# Another one of those math questions...

Some guy in my office asked me this question.

If you were to choose randomly, what is the chance that you will answer this question correctly?

A) 25%

B) 50%

C) 60%

D) 25%

I was like “…boooo”.

well assuming that you mean choosing A B C or D , then it depends on what the correct answer is …for example if the correctr answer is 25% then your chance of selelcting it is 2/4 but if the correct answer is B or C then the chance is 1/3…

def no solution. With 4 unique options, you know one solution exists, and picking it is 25%.

You just blew my mind.

im going to use this as a pick up line tonight …i will let you all know how it goes

I believe the answer is B) Why? Because if you choose A) you are indirectly choosing D) with it. So, lets combine them for argument sake. (25% + 25% = 50%) So, if you choose A), you have to choose D), but that is not possible. The only reasonable way to pick either A) or D) is to pick B). So, in reality, you are just picking between B) and C). B), I feel, is the right answer.

But, one could also argue that by picking B), you are picking out of 4 options so it should be 25%. In my opinion, the simplifying assumption that A) and D) cannot be picked together might be the only answer to the paradox.

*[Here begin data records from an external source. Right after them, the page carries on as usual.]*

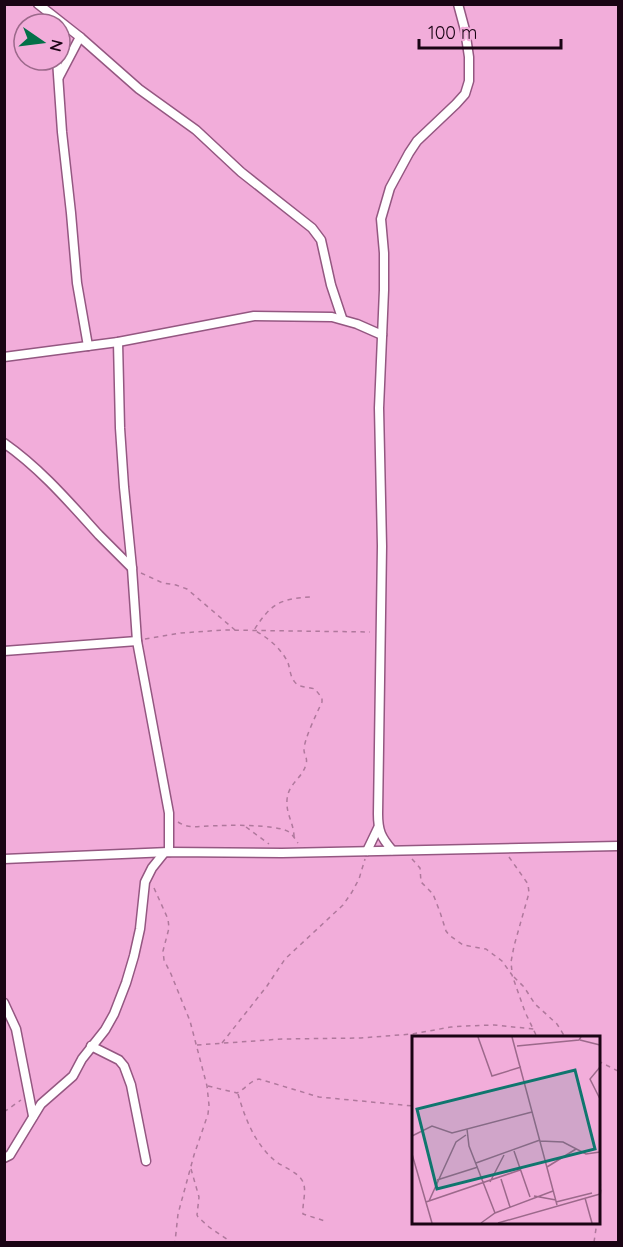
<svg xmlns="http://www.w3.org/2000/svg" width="623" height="1247" viewBox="0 0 623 1247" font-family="Quicksand,sans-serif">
	<rect width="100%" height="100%" fill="#f2adda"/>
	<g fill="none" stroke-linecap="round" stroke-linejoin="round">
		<defs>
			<g id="minor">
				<polyline points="38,4 80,37 139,89 196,130 241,172 312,228 321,240 331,285 342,318"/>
				<polyline points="57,60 62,132 71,213 77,283 88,346"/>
				<polyline points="59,77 80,37"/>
				<polyline points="118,342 120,428 124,487 132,568 137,641 169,813 169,852"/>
				<polyline points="4,357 118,342 254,316 332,317 357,324 382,335"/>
				<path d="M 4,443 C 41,469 69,502 99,535 C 110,546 121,557 132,568"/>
				<polyline points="4,651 137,641"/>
				<path d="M 392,850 C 381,837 378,831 378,814 L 382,546 L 379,408 L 384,290 L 384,253 L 381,219 L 390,188 L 409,153 L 417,141 L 456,104 L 465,94 L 469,81 L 469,57 L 465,30 L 458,4"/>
				<polyline points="367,851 378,828"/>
				<polyline points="4,859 169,852 282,853 618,846"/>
				<polyline points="4,1003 16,1029 33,1116"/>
				<polyline points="91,1046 119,1060 124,1066 131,1085 146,1161"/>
				<polyline points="4,1158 10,1155 13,1150 41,1104 73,1076 82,1059 105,1030 114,1014 126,983 134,956 140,929 145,882 152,868 164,853"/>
			</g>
		</defs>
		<use href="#minor" stroke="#945781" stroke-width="11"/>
		<g stroke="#af789c" stroke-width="1.5" stroke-dasharray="4.5 4.5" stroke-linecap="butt">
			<polyline points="141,573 163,583 176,585 187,589 235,630"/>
			<polyline points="145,639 181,633 224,630 370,632"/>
			<path d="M 178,822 C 189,829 197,826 210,826 C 225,825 277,824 289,832 C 293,835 295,839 298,843"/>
			<polyline points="246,827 269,844"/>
			<path d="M 294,837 C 294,823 286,815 287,800 C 288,783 303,778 306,764 C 308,758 304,755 304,750 C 304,739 317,713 322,702 L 322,698 L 315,689 C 309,687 298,688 294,681 C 290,676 290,668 288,663 C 282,649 267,637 254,630 C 271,604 279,599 310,597"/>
			<polyline points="509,857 528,884 529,893 514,946 511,962 512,972"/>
			<polyline points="412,859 420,868 421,882 433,894 440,912 446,931 449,935 463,945 486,949 502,961 512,975 525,1012 537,1037"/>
			<polyline points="154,888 168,919 169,928 163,951 164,960 171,974 190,1021 207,1086 209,1105 208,1114 194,1155 178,1214 175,1242"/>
			<polyline points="514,977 524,987 535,1004 557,1024 565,1037"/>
			<polyline points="222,1043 267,986 285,959 343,905 352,892 359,879 365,859"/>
			<polyline points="197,1045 282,1039 361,1038 412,1034 451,1027 465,1026 494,1025 534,1029"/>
			<polyline points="598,1061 618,1071"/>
			<path d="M 208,1086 L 237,1093 C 245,1089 251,1080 259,1079 L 319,1097 L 413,1106"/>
			<path d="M 238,1094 C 245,1118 254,1142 273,1159 C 281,1167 298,1171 303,1182 C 307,1191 302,1204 303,1214 L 325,1221"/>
			<polyline points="4,1112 21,1100"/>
			<polyline points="191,1169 199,1197 197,1215 198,1217 209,1227 231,1242"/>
			<polyline points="598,1172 601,1188 598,1216"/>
			<polyline points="594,1242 597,1222"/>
		</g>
		<use href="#minor" stroke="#fff" stroke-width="8"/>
	</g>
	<g transform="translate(412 1036)">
		<rect width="188" height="188" fill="#f2adda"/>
		<path fill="none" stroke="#9c698b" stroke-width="1.5" d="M 66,1 L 80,40 L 109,31M 100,1 L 145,169M 168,4 L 188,9M 105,10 L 167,4 L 169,1M 188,31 L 178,43 L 188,63M 55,93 L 57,110 L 83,177M 0,100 L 20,90 L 40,97 L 120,76M 128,105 L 151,106 L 174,118 L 188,116M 102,115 L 118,161M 0,118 L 20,187M 64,127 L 128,104M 135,131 L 164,113M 89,143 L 98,171M 25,144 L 66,131M 78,146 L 92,119M 122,160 L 144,164M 173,162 L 180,187M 17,165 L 44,106 L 54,99M 14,166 L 108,134M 144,166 L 180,157M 69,187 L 83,177 L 141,155M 86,187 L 188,158"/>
		<path fill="#0f766e" fill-opacity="0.15" stroke="#0f766e" stroke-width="3" d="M 163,34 L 183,113 L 25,153 L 5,73 Z"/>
		<rect width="188" height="188" fill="none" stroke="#1a0414" stroke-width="3"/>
	</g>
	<rect width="623" height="1247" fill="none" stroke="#1a0414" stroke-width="12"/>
	<g transform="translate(42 42) rotate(104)"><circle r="28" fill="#f2adda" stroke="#9c698b" stroke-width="1.5"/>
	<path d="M0-4.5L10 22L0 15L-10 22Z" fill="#037048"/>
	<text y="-9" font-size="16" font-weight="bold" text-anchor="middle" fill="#1a0414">N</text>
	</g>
	<path d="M419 39v9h142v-9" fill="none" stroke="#1a0414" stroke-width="3"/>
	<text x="428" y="39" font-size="18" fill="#1a0414" stroke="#f2adda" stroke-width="4.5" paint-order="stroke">100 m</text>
</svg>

Assuming that 25% is wrong as its in there twice, you’re left with choice B & C, which gives you a 50% of the correct answer - choice B. However, choice B is a 1/4 answer option, so you’re back to 25%. I would say this is undefined

My guess 50% because if the answer is indeed 25% then I stand a 1 in 2 chance of getting it correct and if the answer is NOT 25% then I still stand a 1 in 2 chance of getting it correct

You’re introducing a bayesian probabilties where there are none. You can’t say if the answer is NOT this one then I have a 1/2 chance of getting it right as a totally random chooser would not have that knowledge. The answer is there is no answer as this question is logically null.

Agreed - the question contains a fallacy of composition. Ergo sum, it logically defeats itself. Tautological really.

Assuming you have to choose from those 4 choices randomly: - 50% chance of picking A or D, both of which say the answer is 25%. Not correct. - 25% chance of picking B, which says the answer is 50%. Not correct. - 25% chance of picking C, which says the answer is 60%. Not correct. So, the answer is 0%. The answer to the question is defined not just by the number of choices but also by what the answer to those choices is.

What have I done…

How about 50% because I will be either right or wrong no matter what I pick. So 50%

It doesn’t seem that tough to me…randomly picking from the 4 choices there is a 25% chance of picking any single choice. If just one of them said 25%, instead of two, the answer would be a clear cut 25%. Two of them say 25% which throws a wrench into that and means the answer is no longer 25%, so the answer is you have zero chance when choosing RANDOMLY. Process of my elimination, useful in exam taking.